For instance, we may say that most of the variance in the first component is attributed to the petal features (although the loading of sepal length on PC1 is also not much less in magnitude). In contrast, the remaining variance captured by PC2 is mostly due to the sepal width. Note that we know from Example 2 that PC1 explains most of the variance, and based on the information from the loading plots, we may say that petal features combined with sepal length may explain most of the spread in the data.

API

PrincipalComponentAnalysis(n_components=None, solver='eigen')

Principal Component Analysis Class

Parameters

  • n_components : int (default: None)

    The number of principal components for transformation. Keeps the original dimensions of the dataset if None.

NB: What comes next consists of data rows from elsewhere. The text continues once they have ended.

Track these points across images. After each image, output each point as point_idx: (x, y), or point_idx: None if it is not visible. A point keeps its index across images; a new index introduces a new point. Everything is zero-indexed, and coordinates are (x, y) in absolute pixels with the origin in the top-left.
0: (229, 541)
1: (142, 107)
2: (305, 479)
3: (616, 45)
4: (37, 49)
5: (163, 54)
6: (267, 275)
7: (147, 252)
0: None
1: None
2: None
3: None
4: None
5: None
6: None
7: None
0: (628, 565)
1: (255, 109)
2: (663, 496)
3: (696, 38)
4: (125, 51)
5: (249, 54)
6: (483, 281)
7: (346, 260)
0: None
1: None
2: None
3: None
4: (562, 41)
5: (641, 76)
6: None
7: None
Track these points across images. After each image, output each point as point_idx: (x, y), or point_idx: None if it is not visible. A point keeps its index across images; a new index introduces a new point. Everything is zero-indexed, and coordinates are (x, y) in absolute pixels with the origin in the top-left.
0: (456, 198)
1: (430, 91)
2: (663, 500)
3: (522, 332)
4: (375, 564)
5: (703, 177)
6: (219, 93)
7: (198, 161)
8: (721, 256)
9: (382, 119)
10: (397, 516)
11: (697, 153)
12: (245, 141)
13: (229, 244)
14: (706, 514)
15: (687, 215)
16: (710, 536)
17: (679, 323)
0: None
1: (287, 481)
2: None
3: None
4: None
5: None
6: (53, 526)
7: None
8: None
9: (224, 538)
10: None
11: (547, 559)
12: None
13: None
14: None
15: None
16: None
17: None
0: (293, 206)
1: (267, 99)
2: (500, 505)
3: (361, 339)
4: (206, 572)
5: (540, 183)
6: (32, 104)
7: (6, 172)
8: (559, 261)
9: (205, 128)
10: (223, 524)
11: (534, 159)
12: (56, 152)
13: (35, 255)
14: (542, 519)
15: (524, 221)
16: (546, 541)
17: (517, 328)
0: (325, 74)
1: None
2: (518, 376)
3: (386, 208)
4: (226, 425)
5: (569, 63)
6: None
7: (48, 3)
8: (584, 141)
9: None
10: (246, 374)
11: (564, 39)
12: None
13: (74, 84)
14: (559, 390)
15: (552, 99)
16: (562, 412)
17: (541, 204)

  • solver : str (default: 'eigen')

    Method for performing the matrix decomposition. {'eigen', 'svd'}

Attributes

  • w_ : array-like, shape=[n_features, n_components]

    Projection matrix

  • e_vals_ : array-like, shape=[n_features]

    Eigenvalues in sorted order.

  • e_vecs_ : array-like, shape=[n_features]

    Eigenvectors in sorted order.

  • loadings_ : array_like, shape=[n_features, n_features]

    The factor loadings of the original variables onto the principal components. The columns are the principal components, and the rows are the features loadings. For instance, the first column contains the loadings onto the first principal component. Note that the signs may be flipped depending on whether you use the 'eigen' or 'svd' solver; this does not affect the interpretation of the loadings though.

Examples

For usage examples, please see http://rasbt.github.io/mlxtend/user_guide/feature_extraction/PrincipalComponentAnalysis/

Methods


fit(X)

Learn model from training data.

Parameters

  • X : {array-like, sparse matrix}, shape = [n_samples, n_features]

    Training vectors, where n_samples is the number of samples and n_features is the number of features.

Returns

  • self : object

transform(X)

Apply the linear transformation on X.

Parameters

  • X : {array-like, sparse matrix}, shape = [n_samples, n_features]

    Training vectors, where n_samples is the number of samples and n_features is the number of features.

Returns

  • X_projected : np.ndarray, shape = [n_samples, n_components]

    Projected training vectors.